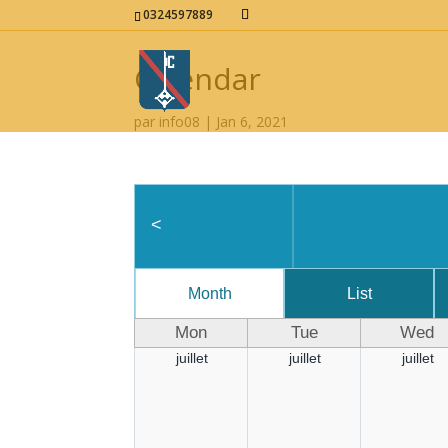
0324597889
Calendar
par
info08
|
Jan 6, 2021
<
Month
List
Mon
Tue
Wed
juillet
juillet
juillet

|---|

WHAT IS BEING ASKED → Without including any picture, write out the material above verbatim.

TASK OUTPUT →
0324597889
Calendar
par
info08
|
Jan 6, 2021
<
Month
List
Mon
Tue
Wed
juillet
juillet
juillet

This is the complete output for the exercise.